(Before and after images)
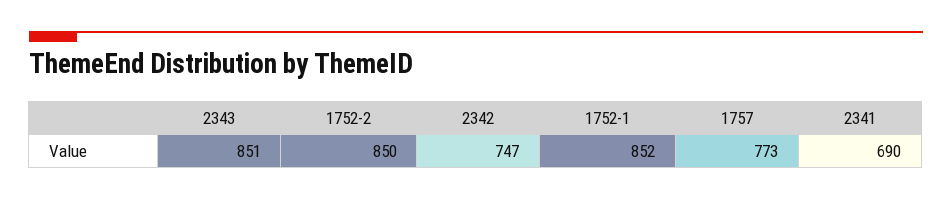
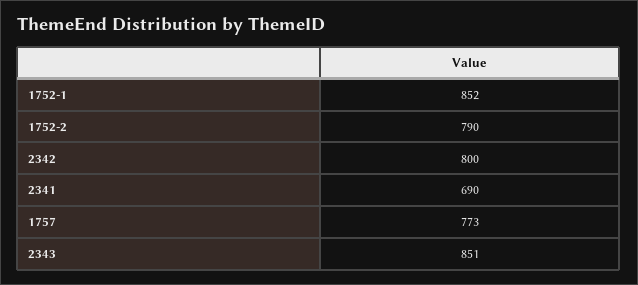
  {
    "2343": 851,
-   "1752-2": 850,
+   "1752-2": 790,
-   "2342": 747,
+   "2342": 800,
    "1752-1": 852,
    "1757": 773,
    "2341": 690
  }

What you will do:
Write out every entry exactly. Pictures do not belong in the copy.

Answer section:
  {
    "2343": 851,
-   "1752-2": 850,
+   "1752-2": 790,
-   "2342": 747,
+   "2342": 800,
    "1752-1": 852,
    "1757": 773,
    "2341": 690
  }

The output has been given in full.